Although they establish the feasibility of combining zidovudine with cellular immune reconstitution in treating patients with HIV infection, our results show that any benefits from such combination therapy are at best transient. Future attempts at cellular immune reconstitution may need to use improved antiretroviral regimens as well as immunization of donors with HIV-specific antigens.
研究同基因骨髓移植及外周血淋巴细胞输注联合齐多夫定在治疗人类免疫缺陷病毒(HIV)感染患者中的作用。
一项部分随机的门诊试验。
国立卫生研究院临床中心的门诊及住院设施,这是一个基于研究的转诊机构。
16例HIV感染患者(15例有症状,1例无症状)。
有症状的患者接受齐多夫定治疗,每4小时口服500毫克,共12周,同时接受6次外周血淋巴细胞输注(第10周4次,第12周2次),并使用HIV血清阴性的同卵双胞胎作为供体进行骨髓移植(在第12周)。移植后,患者被随机分配接受每4小时100毫克的齐多夫定或安慰剂治疗12个月。无症状患者在最初12周接受齐多夫定治疗,移植后停止治疗。每月进行免疫和病毒学监测。

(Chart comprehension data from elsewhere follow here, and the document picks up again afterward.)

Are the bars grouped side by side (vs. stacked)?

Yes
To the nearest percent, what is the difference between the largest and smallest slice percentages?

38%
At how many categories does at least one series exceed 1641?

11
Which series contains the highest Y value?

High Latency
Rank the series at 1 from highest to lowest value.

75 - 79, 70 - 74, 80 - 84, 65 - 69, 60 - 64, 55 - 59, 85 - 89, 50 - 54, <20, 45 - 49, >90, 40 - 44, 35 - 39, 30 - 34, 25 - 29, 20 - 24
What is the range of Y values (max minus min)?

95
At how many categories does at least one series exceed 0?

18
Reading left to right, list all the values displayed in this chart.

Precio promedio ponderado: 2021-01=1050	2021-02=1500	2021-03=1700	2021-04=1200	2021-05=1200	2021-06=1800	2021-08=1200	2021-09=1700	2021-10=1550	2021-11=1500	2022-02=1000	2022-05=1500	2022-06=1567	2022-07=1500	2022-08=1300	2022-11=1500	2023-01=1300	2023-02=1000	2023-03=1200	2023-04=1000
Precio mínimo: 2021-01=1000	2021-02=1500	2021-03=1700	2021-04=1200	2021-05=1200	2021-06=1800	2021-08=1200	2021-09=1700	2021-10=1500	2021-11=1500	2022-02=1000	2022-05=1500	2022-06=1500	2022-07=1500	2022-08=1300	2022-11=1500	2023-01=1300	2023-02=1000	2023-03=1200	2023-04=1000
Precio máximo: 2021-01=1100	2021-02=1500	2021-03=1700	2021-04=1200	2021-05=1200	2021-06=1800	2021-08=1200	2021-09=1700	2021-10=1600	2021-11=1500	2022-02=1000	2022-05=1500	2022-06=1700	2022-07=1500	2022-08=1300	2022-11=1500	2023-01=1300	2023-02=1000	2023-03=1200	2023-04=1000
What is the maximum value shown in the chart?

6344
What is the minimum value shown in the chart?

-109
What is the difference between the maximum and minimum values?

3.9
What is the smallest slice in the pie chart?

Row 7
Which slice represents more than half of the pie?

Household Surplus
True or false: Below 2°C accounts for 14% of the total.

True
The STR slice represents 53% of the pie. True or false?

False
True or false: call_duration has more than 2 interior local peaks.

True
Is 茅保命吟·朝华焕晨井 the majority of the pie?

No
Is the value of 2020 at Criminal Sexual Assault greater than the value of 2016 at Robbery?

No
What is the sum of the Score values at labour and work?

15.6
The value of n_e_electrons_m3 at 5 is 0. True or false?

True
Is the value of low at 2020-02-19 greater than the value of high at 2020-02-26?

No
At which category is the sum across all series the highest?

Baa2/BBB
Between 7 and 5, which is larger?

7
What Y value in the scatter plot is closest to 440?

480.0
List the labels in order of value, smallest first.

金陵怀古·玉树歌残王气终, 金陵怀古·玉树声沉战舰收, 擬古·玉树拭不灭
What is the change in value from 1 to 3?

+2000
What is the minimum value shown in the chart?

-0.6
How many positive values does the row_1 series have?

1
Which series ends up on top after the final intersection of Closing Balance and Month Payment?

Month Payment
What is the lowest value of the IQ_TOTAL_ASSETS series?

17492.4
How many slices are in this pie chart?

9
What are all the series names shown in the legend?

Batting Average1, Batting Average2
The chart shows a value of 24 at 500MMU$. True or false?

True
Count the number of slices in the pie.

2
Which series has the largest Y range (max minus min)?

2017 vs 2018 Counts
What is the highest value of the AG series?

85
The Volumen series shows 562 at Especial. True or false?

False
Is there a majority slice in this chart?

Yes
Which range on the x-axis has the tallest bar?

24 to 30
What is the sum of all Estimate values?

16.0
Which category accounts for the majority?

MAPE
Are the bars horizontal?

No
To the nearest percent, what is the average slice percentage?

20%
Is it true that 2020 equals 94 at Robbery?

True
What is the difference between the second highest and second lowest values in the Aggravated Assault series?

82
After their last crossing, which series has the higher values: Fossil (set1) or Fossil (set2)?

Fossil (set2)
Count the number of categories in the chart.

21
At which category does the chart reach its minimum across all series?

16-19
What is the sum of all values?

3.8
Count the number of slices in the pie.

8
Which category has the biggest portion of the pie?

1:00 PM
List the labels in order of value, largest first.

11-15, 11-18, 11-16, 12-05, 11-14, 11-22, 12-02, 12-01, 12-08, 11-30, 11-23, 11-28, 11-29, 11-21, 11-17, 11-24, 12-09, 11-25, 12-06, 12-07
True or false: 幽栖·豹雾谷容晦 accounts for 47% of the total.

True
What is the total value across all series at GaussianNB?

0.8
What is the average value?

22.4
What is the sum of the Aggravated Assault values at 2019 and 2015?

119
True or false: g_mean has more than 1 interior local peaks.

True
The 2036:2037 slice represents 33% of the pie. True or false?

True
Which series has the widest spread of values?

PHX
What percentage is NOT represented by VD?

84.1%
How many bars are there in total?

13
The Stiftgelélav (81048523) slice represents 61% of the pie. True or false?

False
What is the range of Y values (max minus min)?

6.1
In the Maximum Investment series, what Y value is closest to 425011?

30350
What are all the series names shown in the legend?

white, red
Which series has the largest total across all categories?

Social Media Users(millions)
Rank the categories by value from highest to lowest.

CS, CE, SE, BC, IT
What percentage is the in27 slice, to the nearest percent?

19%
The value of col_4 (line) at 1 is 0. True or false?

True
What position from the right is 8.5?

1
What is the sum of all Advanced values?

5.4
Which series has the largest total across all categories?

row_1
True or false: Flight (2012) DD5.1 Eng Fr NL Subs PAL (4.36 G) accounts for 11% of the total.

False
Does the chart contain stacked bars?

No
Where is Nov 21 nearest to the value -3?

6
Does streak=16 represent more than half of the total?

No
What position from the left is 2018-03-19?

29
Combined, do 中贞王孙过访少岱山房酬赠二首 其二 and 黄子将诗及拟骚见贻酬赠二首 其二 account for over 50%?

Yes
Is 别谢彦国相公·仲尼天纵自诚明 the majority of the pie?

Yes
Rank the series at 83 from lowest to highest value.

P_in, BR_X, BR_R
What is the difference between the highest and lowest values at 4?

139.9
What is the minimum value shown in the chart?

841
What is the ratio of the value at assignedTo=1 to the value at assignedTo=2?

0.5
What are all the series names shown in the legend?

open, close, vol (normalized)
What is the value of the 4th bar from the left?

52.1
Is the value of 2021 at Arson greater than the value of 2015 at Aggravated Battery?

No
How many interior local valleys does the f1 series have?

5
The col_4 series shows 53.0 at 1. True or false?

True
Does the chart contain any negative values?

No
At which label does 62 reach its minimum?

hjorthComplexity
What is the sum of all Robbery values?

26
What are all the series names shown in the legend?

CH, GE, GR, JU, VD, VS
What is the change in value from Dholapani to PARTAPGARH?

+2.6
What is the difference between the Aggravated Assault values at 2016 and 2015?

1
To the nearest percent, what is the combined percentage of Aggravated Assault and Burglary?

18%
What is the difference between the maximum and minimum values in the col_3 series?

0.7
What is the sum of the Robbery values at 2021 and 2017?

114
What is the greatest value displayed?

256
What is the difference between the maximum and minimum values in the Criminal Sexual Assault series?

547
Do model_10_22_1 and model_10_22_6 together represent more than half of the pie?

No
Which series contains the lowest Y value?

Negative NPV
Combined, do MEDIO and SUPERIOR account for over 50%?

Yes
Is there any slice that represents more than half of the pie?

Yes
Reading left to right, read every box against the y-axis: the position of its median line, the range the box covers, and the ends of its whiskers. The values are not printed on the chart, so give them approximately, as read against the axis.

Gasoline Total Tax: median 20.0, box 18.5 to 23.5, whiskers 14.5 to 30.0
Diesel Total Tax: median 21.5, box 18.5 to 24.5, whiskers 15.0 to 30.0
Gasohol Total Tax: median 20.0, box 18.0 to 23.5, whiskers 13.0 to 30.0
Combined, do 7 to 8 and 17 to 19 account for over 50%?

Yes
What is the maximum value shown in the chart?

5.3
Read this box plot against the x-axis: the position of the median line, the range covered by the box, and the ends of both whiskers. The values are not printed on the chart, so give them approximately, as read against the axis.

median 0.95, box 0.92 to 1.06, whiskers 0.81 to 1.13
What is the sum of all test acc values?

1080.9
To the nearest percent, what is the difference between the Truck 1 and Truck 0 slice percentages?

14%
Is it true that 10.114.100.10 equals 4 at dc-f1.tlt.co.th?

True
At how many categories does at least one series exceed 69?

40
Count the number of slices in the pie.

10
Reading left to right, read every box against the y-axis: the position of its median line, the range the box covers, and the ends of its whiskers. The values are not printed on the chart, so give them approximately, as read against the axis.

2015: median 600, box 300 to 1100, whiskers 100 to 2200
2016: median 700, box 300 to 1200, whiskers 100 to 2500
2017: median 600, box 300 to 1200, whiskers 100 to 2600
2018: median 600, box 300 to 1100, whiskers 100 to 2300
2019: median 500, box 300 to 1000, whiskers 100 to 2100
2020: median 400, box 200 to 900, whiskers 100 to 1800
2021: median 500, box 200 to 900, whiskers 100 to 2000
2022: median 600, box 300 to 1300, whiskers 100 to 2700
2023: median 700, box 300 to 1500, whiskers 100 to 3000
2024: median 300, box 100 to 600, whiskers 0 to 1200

淋巴细胞输注和骨髓移植后立即出现平均(±标准误)CD4细胞百分比增加(从19.1%±3.1%增至28.1%±3.0%),对破伤风类毒素迟发型超敏反应的患者比例增加(从13例中的4例增至13例中的11例),并且在12例接受检测的患者中有8例出现了对钥孔血蓝蛋白(一种仅供体曾接种过的主要免疫原)的迟发型超敏反应。然而,未观察到明显的临床改善,也没有整体持续的免疫改善。移植后接受齐多夫定或安慰剂治疗的患者在CD4细胞百分比、迟发型超敏皮肤试验、HIV培养或p24抗原血症方面没有差异。
尽管我们的研究结果证实了齐多夫定与细胞免疫重建联合用于治疗HIV感染患者的可行性,但结果表明这种联合治疗的任何益处至多是短暂的。未来进行细胞免疫重建的尝试可能需要采用改进的抗逆转录病毒方案以及用HIV特异性抗原对供体进行免疫接种。